Quelle stratégie pour réduire les micropolluants dans l’environnement ?
Les actions de réduction à la source du nombre et de la quantité de produits utilisés sont indispensables et certaines interdictions d’usage en amont des stations d’épuration existent déjà. Néanmoins, certaines substances réglementées, voire interdites, comme les PCB, sont encore présentes dans les effluents de station d’épuration en raison de leur extrême persistance. La question de traitements dédiés dans les stations d’épuration en complément des actions de réduction à la source est donc absolument nécessaire.
La mise en place de traitement à large spectre sur les stations d’épuration (comme en Suisse) pour traiter les rejets de ces substances par les populations doit être programmée. Des technologies efficaces existent. Quant aux surcoûts engendrés par les dépenses d’investissement et d’exploitation, ils seraient compris entre 5 et 15 euros par personne et par an.
Appel pour une meilleure réglementation européenne des micropolluants dans les eaux usées
Le 15 février dernier, le Baltic Sea Centre de l’Université de Stockholm dénonçait le manque de prise en compte de cette question à l’échelle de l’Union européenne (UE).
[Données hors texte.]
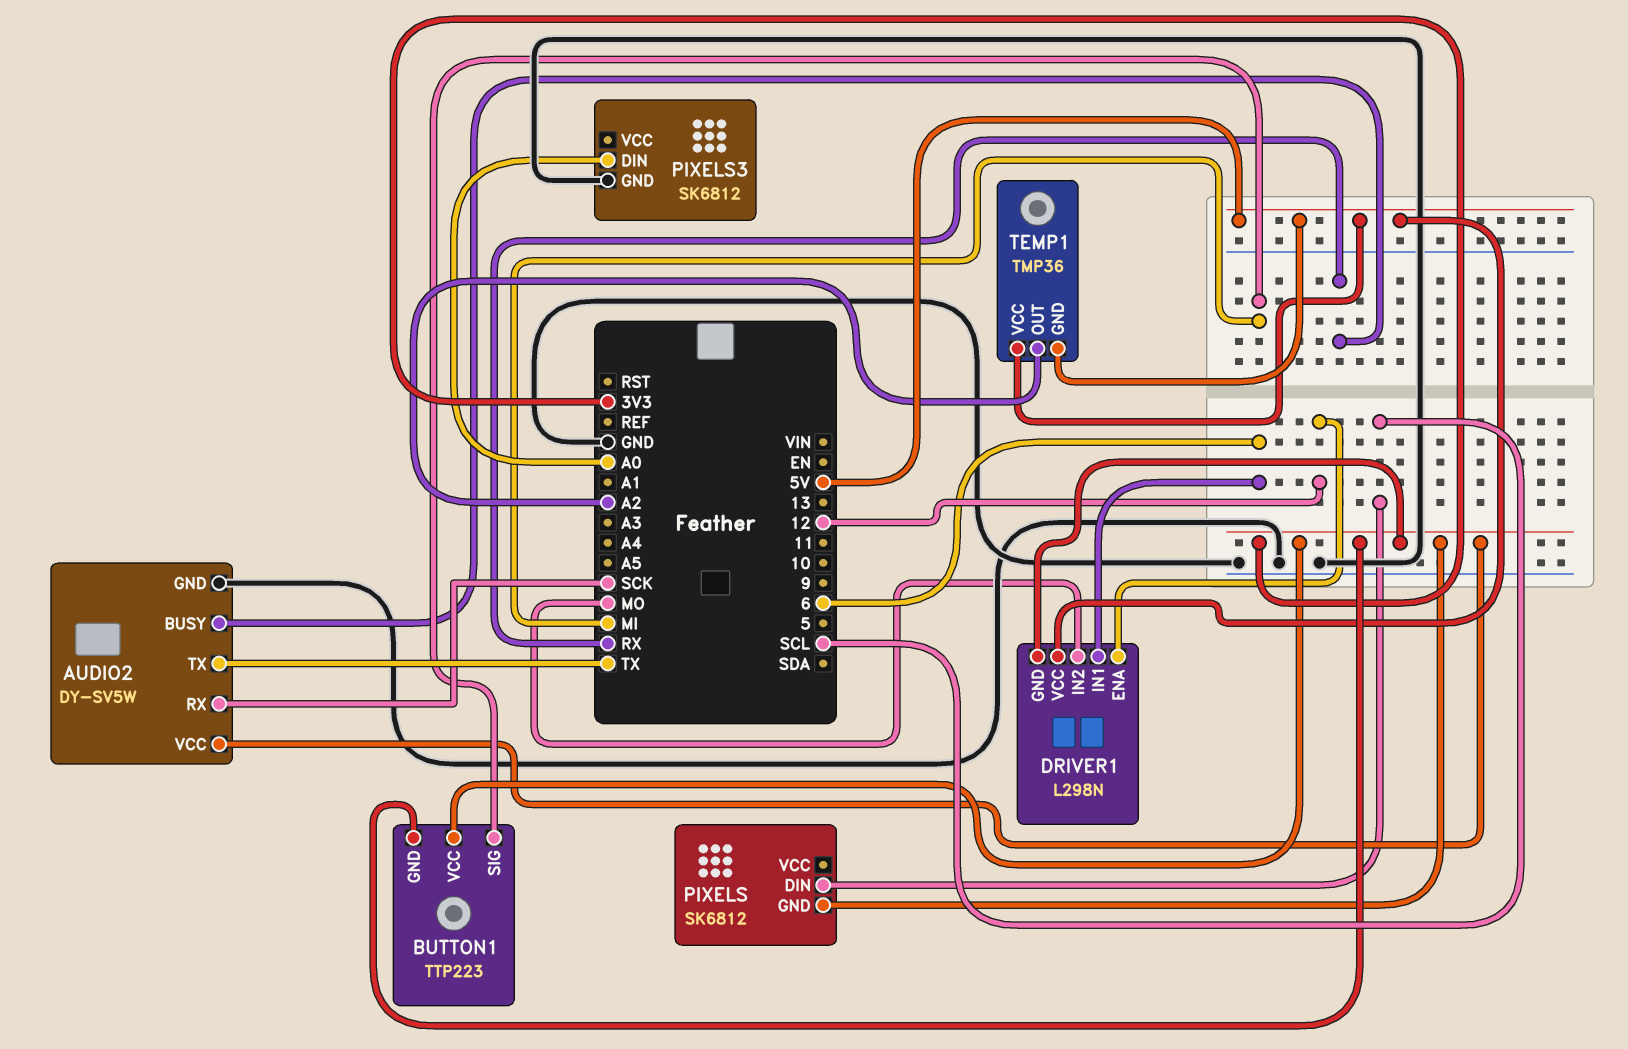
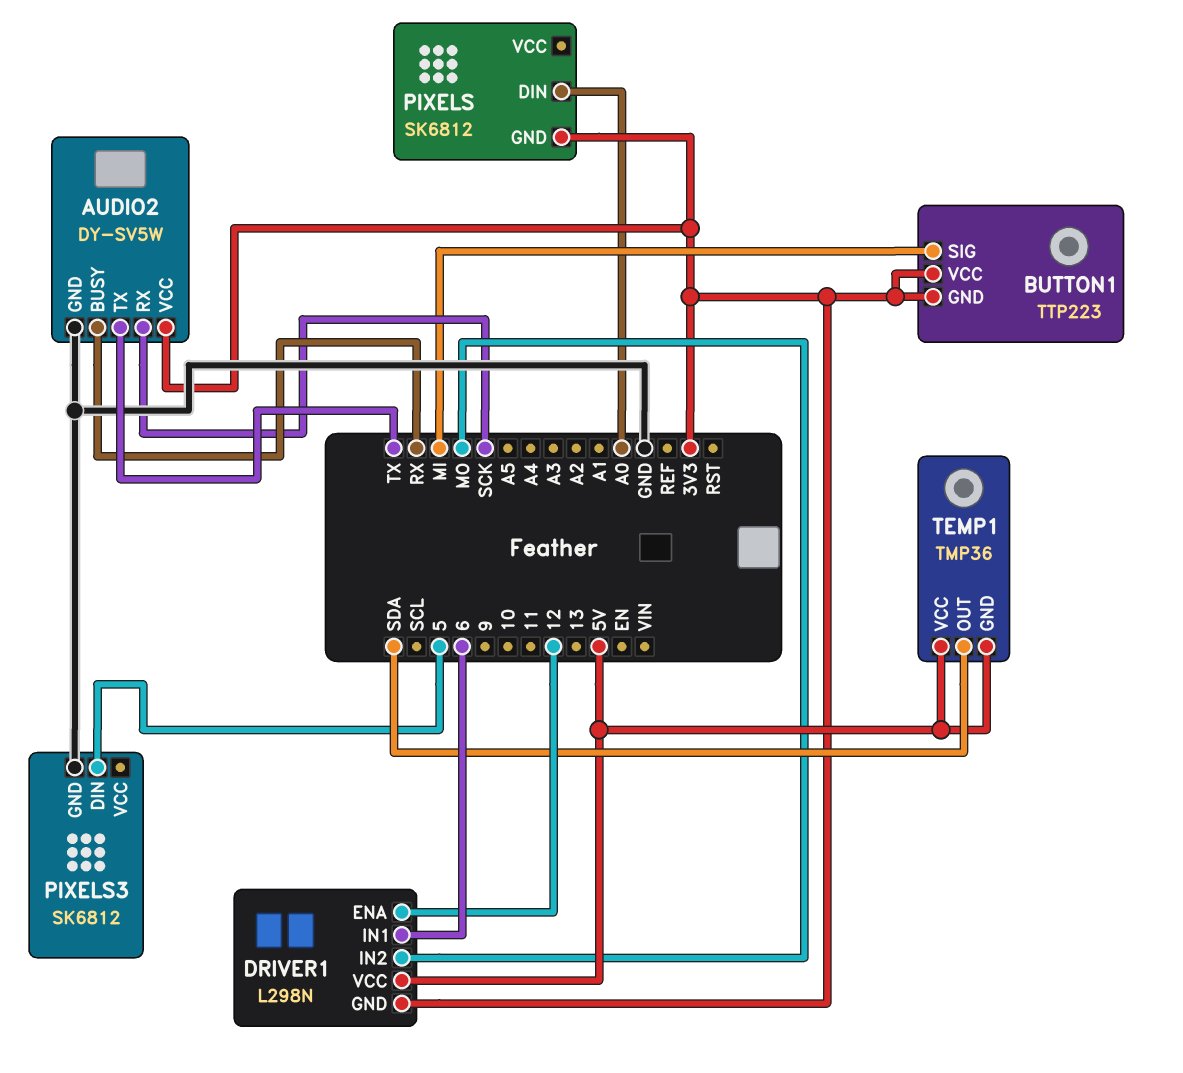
PIXELS pin DIN: SCL -> A0
PIXELS3 pin DIN: A0 -> 5
TEMP1 pin OUT: A2 -> SDA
L’ambition affichée par la Commission européenne en matière de zéro pollution à l’horizon 2030, dans le cadre du pacte vert pour l’Europe, la récente publication de la Stratégie durable sur les produits chimiques et la possible révision de la directive sur le traitement des eaux usées urbaines offrent autant d’opportunité pour traiter la question de la gestion des micropolluants dans les eaux usées et faire évoluer la réglementation existante. Des mesures visant à prévenir les émissions de micropolluants par des usines de traitement des eaux usées sont indispensables, en amont et en aval, afin d’assurer la cohérence des politiques entre la législation européenne sur l’eau et celle sur les produits chimiques.